## Extracted information
-*-

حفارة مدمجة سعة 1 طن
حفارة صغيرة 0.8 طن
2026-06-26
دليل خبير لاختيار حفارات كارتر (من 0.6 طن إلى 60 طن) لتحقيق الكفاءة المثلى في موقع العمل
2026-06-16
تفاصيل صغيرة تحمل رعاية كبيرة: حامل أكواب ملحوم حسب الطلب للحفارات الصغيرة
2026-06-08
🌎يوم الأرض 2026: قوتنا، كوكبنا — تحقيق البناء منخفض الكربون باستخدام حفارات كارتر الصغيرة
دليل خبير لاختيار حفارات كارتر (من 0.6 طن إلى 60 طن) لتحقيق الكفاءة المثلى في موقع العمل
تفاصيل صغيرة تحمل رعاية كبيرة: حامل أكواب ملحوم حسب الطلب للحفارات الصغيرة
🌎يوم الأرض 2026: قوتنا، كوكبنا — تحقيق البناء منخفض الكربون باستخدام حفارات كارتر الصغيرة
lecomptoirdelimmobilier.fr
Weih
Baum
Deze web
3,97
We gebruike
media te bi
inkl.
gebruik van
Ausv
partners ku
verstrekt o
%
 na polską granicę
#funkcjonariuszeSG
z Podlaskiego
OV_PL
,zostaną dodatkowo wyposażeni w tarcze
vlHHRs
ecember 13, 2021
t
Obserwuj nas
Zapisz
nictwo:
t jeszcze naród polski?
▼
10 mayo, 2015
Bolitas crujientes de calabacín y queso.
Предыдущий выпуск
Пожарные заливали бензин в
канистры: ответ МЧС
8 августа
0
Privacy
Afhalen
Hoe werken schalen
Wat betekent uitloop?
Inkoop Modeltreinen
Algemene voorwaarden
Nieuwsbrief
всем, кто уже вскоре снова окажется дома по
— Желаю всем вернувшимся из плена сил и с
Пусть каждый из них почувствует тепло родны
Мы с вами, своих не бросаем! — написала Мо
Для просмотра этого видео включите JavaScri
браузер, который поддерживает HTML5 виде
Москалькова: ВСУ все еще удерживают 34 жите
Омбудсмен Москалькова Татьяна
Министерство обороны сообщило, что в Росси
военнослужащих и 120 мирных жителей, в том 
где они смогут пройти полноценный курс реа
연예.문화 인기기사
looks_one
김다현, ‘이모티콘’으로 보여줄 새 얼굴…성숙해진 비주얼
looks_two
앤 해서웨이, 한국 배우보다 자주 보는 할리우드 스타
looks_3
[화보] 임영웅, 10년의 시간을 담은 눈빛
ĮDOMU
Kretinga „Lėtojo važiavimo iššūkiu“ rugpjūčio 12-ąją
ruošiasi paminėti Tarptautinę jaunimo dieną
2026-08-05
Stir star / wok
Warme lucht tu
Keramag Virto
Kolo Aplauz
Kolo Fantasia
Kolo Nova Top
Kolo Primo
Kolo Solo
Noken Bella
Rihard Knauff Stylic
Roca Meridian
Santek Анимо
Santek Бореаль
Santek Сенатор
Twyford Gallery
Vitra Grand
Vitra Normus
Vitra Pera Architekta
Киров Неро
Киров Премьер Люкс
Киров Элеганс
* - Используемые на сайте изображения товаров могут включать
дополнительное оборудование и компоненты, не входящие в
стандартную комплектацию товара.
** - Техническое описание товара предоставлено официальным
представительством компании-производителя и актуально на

-*-

Identify each line in the listing that contains the string "Москалькова". Count only matches with the same uppercase and lowercase letters.

Москалькова: ВСУ все еще удерживают 34 жите
Омбудсмен Москалькова Татьяна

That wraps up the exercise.